=== Aim of the exercise ===
Where a line below includes the word "down", copy that line.
§
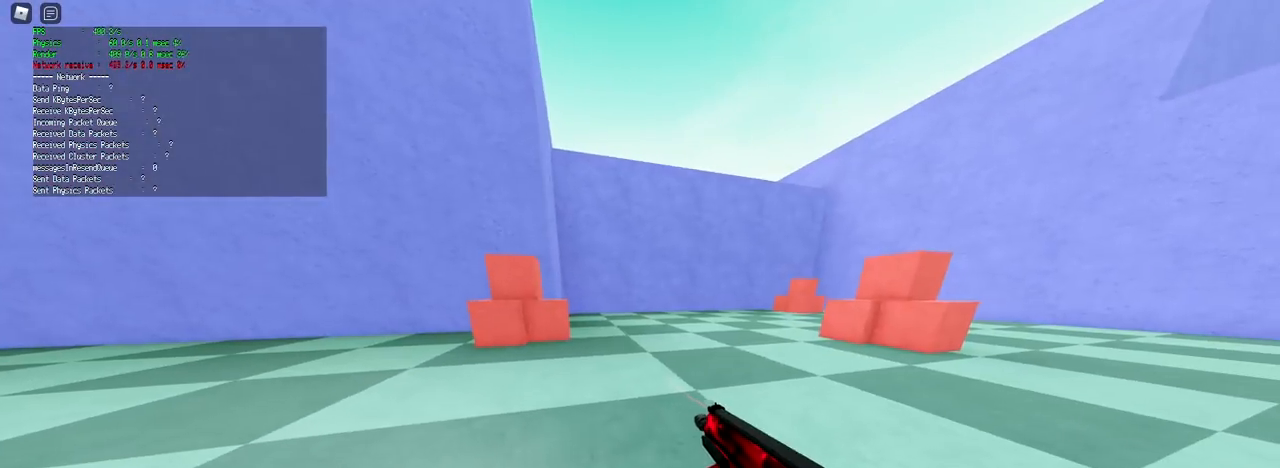
{"keys": ["d", "shift", "w"], "mouse": [], "events": [[267, "shift", "down"], [267, "w", "down"]]}
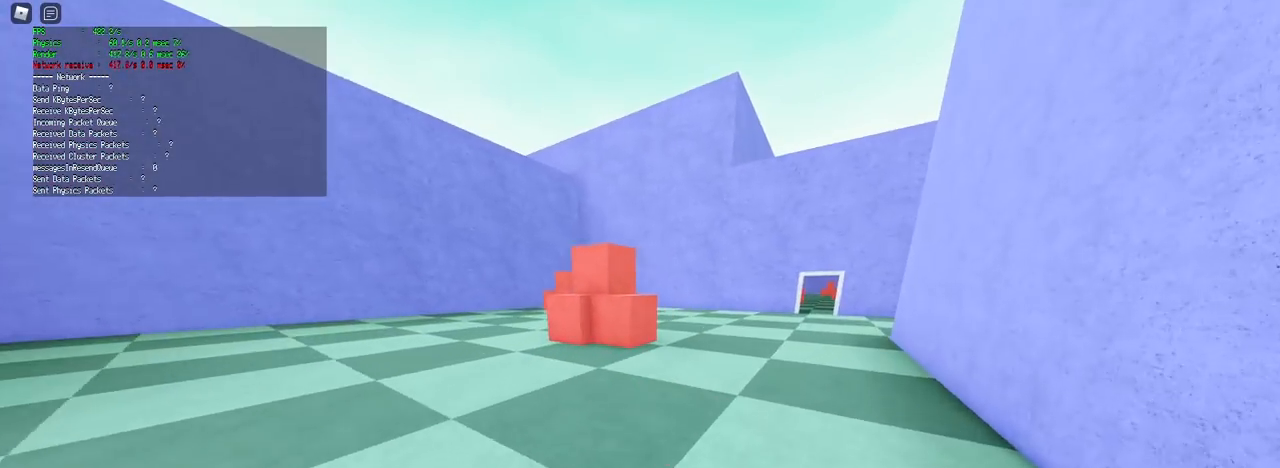
{"keys": ["d", "shift", "w"], "mouse": [], "events": [[183, "d", "up"], [417, "d", "down"]]}
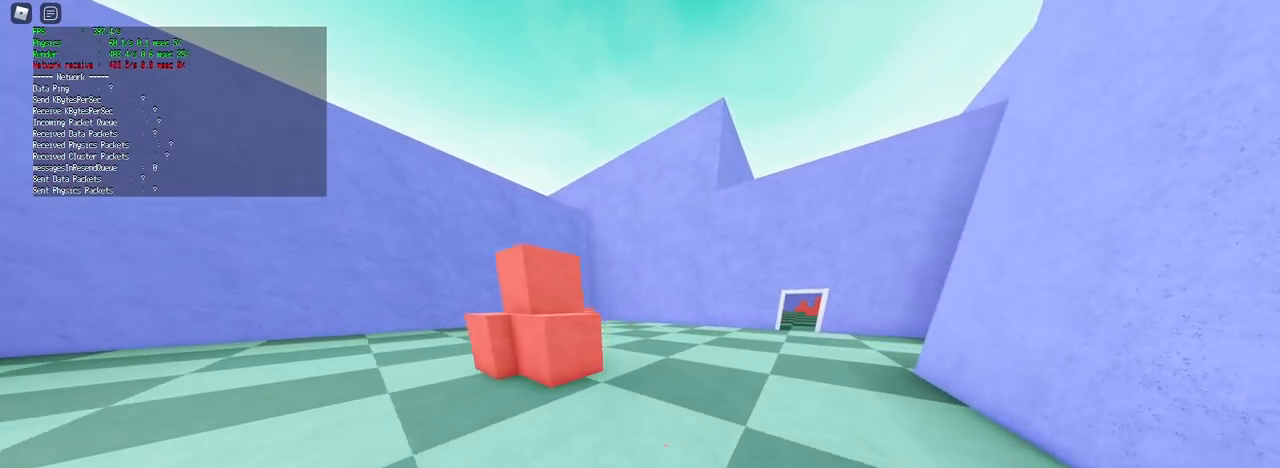
{"keys": ["w"], "mouse": [], "events": [[217, "d", "up"], [217, "shift", "up"]]}
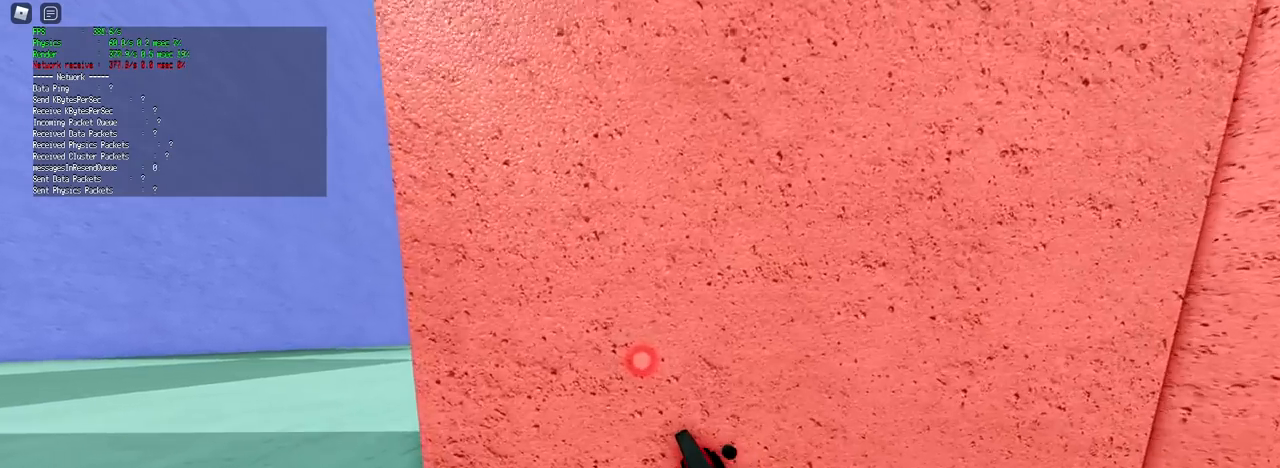
{"keys": [], "mouse": [], "events": [[150, "w", "up"]]}
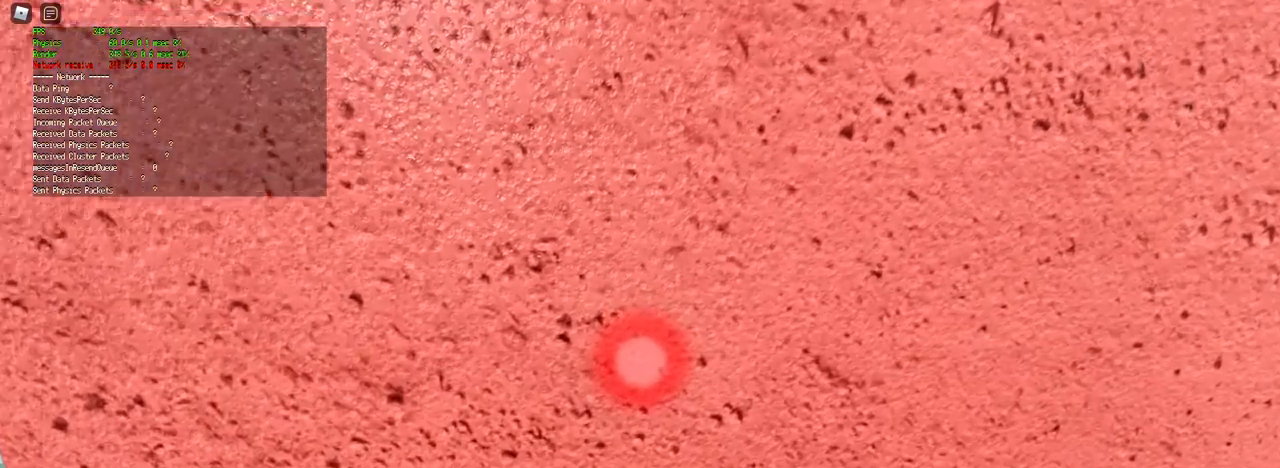
{"keys": [], "mouse": [], "events": [[17, "w", "down"], [167, "w", "up"]]}
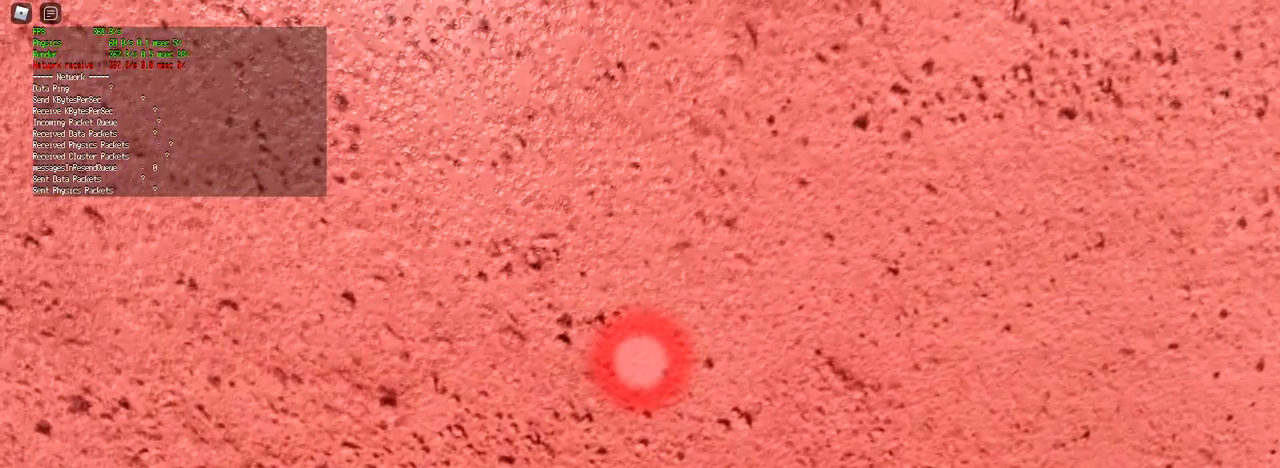
{"keys": [], "mouse": [], "events": []}
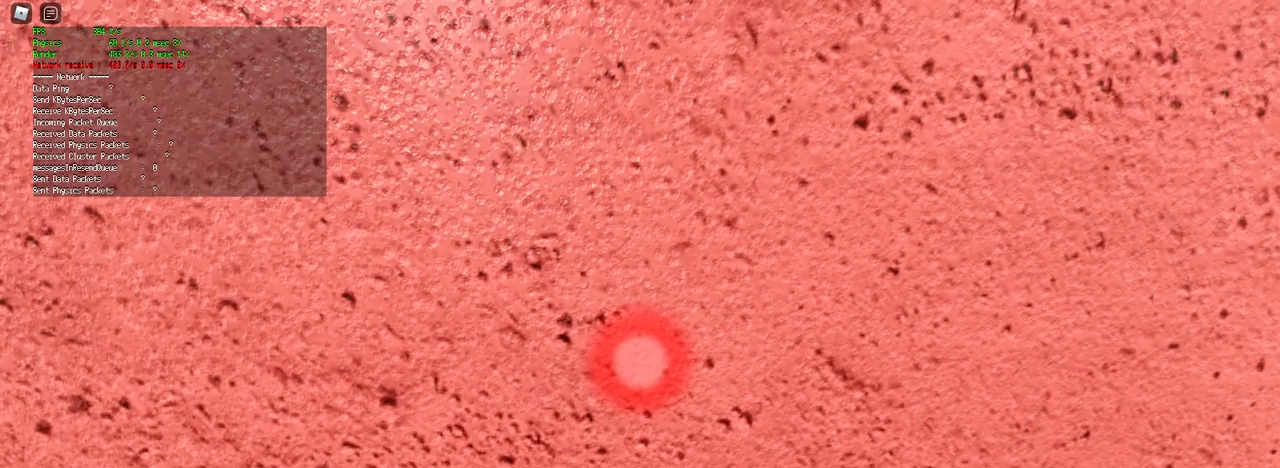
{"keys": [], "mouse": [], "events": []}
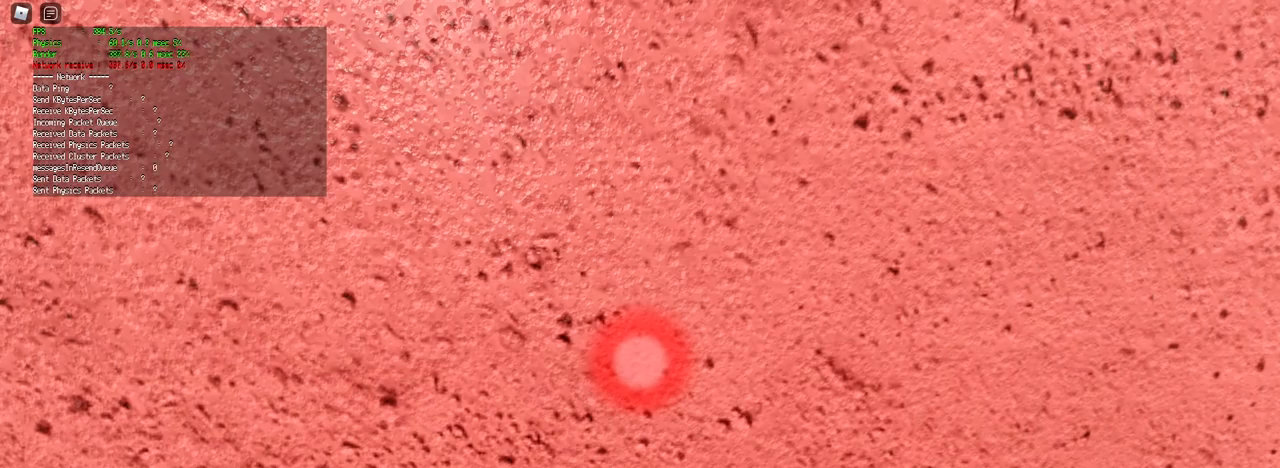
{"keys": ["c", "shift", "space", "w"], "mouse": [], "events": [[16, "shift", "down"], [16, "w", "down"], [66, "space", "down"], [167, "c", "down"]]}
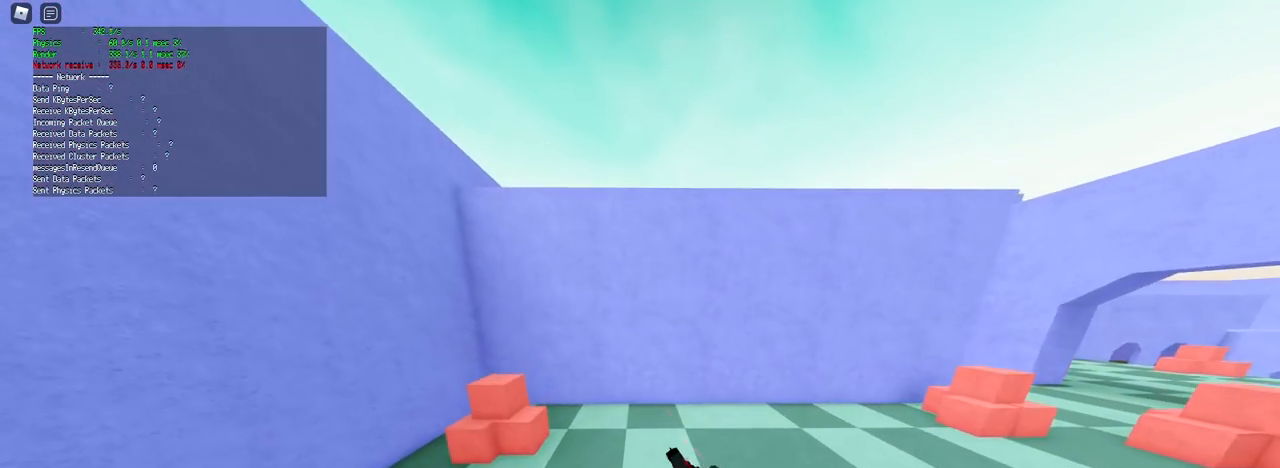
{"keys": ["shift", "w"], "mouse": [], "events": [[267, "space", "up"], [417, "c", "up"]]}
§
=== Answer to this problem ===
{"keys": ["d", "shift", "w"], "mouse": [], "events": [[267, "shift", "down"], [267, "w", "down"]]}
{"keys": ["d", "shift", "w"], "mouse": [], "events": [[183, "d", "up"], [417, "d", "down"]]}
{"keys": [], "mouse": [], "events": [[17, "w", "down"], [167, "w", "up"]]}
{"keys": ["c", "shift", "space", "w"], "mouse": [], "events": [[16, "shift", "down"], [16, "w", "down"], [66, "space", "down"], [167, "c", "down"]]}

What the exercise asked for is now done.